Information below:
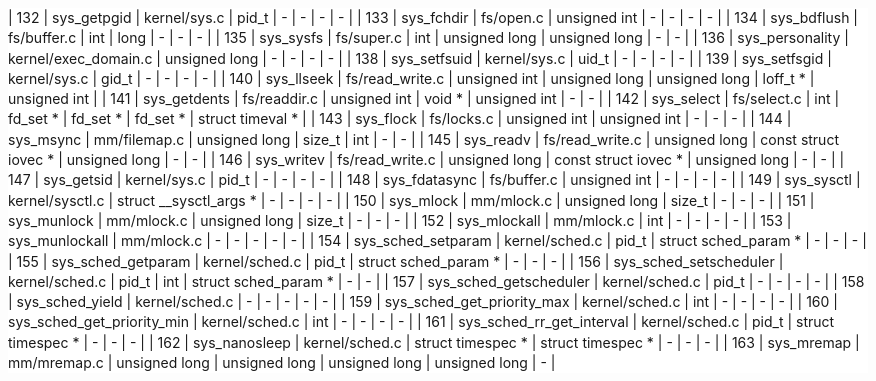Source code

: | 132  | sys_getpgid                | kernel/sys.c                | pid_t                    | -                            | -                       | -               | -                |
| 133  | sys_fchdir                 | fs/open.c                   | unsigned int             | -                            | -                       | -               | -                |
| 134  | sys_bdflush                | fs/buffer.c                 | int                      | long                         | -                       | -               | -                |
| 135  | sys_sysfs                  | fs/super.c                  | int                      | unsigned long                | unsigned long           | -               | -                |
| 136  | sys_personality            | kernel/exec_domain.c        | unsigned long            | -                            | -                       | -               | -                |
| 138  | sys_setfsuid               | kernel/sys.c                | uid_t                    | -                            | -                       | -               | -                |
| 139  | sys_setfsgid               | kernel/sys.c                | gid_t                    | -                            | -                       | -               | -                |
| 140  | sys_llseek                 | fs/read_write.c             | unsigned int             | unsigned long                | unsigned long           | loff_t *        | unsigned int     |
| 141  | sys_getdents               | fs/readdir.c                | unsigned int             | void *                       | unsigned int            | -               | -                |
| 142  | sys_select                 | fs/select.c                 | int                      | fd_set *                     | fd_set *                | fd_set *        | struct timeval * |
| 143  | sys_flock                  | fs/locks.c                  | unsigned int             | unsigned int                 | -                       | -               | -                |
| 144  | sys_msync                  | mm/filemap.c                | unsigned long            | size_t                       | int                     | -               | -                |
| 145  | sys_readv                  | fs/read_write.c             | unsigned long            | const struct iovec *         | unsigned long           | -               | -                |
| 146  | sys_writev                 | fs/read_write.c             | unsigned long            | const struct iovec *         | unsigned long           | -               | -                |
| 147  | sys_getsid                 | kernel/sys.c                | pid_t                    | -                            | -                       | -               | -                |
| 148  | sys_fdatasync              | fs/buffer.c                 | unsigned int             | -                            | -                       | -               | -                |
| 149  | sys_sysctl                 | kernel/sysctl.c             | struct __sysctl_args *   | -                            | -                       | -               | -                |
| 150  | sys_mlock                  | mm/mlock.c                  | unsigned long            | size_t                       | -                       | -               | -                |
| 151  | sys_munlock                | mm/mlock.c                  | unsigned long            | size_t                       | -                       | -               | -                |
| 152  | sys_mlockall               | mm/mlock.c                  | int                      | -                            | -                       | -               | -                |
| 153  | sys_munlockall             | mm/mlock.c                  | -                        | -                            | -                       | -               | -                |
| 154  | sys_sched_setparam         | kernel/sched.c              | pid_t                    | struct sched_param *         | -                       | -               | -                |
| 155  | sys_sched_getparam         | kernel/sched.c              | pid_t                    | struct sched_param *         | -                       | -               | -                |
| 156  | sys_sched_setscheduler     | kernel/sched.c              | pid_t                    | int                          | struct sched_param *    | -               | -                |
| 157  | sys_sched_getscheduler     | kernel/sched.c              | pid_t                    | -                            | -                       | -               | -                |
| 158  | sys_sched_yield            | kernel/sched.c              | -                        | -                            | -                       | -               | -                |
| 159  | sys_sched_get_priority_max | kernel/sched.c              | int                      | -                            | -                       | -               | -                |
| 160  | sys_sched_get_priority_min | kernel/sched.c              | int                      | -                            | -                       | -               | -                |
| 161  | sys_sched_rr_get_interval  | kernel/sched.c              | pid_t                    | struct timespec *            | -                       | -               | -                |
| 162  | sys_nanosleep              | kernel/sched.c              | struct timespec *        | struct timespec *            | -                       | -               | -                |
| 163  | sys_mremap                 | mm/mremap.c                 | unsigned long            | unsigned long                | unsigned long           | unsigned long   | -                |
End of Information.
**Task to carry out**
Locate each line in the rows above that contains the string "timespec", and copy those lines out in full.

**Task answer**
| 161  | sys_sched_rr_get_interval  | kernel/sched.c              | pid_t                    | struct timespec *            | -                       | -               | -                |
| 162  | sys_nanosleep              | kernel/sched.c              | struct timespec *        | struct timespec *            | -                       | -               | -                |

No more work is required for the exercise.